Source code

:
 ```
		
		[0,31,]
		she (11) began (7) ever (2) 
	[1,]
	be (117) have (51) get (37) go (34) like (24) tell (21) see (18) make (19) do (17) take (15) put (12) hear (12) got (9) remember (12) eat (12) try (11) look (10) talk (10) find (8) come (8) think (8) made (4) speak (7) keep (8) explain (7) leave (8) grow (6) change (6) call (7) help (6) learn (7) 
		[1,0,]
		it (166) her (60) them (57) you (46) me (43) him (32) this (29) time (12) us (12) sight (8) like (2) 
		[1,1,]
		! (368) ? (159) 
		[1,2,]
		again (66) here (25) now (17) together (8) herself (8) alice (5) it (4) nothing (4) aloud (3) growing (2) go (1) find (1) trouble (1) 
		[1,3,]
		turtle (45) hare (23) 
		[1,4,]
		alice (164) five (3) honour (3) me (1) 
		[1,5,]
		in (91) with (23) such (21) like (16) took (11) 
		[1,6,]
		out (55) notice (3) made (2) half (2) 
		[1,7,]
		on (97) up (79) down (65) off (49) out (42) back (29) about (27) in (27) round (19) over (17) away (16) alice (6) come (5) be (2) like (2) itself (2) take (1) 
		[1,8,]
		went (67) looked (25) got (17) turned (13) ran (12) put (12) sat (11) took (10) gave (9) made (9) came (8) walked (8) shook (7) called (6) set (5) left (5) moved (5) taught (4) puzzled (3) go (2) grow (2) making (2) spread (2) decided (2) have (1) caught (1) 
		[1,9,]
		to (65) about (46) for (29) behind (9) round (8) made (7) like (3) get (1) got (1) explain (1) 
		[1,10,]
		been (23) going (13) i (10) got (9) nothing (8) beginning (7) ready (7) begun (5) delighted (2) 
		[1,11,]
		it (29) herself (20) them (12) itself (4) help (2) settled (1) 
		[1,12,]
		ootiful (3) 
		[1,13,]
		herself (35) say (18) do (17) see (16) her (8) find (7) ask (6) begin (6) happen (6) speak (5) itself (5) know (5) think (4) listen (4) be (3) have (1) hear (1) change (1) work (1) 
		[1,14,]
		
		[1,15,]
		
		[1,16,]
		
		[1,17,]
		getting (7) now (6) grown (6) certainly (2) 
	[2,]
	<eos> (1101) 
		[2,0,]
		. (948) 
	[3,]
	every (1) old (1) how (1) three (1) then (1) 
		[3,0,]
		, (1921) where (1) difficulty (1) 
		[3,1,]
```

::::::

Reproduce all of the entries word for word.

▶ [Response for this exercise]
Source code

:
 ```
		
		[0,31,]
		she (11) began (7) ever (2) 
	[1,]
	be (117) have (51) get (37) go (34) like (24) tell (21) see (18) make (19) do (17) take (15) put (12) hear (12) got (9) remember (12) eat (12) try (11) look (10) talk (10) find (8) come (8) think (8) made (4) speak (7) keep (8) explain (7) leave (8) grow (6) change (6) call (7) help (6) learn (7) 
		[1,0,]
		it (166) her (60) them (57) you (46) me (43) him (32) this (29) time (12) us (12) sight (8) like (2) 
		[1,1,]
		! (368) ? (159) 
		[1,2,]
		again (66) here (25) now (17) together (8) herself (8) alice (5) it (4) nothing (4) aloud (3) growing (2) go (1) find (1) trouble (1) 
		[1,3,]
		turtle (45) hare (23) 
		[1,4,]
		alice (164) five (3) honour (3) me (1) 
		[1,5,]
		in (91) with (23) such (21) like (16) took (11) 
		[1,6,]
		out (55) notice (3) made (2) half (2) 
		[1,7,]
		on (97) up (79) down (65) off (49) out (42) back (29) about (27) in (27) round (19) over (17) away (16) alice (6) come (5) be (2) like (2) itself (2) take (1) 
		[1,8,]
		went (67) looked (25) got (17) turned (13) ran (12) put (12) sat (11) took (10) gave (9) made (9) came (8) walked (8) shook (7) called (6) set (5) left (5) moved (5) taught (4) puzzled (3) go (2) grow (2) making (2) spread (2) decided (2) have (1) caught (1) 
		[1,9,]
		to (65) about (46) for (29) behind (9) round (8) made (7) like (3) get (1) got (1) explain (1) 
		[1,10,]
		been (23) going (13) i (10) got (9) nothing (8) beginning (7) ready (7) begun (5) delighted (2) 
		[1,11,]
		it (29) herself (20) them (12) itself (4) help (2) settled (1) 
		[1,12,]
		ootiful (3) 
		[1,13,]
		herself (35) say (18) do (17) see (16) her (8) find (7) ask (6) begin (6) happen (6) speak (5) itself (5) know (5) think (4) listen (4) be (3) have (1) hear (1) change (1) work (1) 
		[1,14,]
		
		[1,15,]
		
		[1,16,]
		
		[1,17,]
		getting (7) now (6) grown (6) certainly (2) 
	[2,]
	<eos> (1101) 
		[2,0,]
		. (948) 
	[3,]
	every (1) old (1) how (1) three (1) then (1) 
		[3,0,]
		, (1921) where (1) difficulty (1) 
		[3,1,]
```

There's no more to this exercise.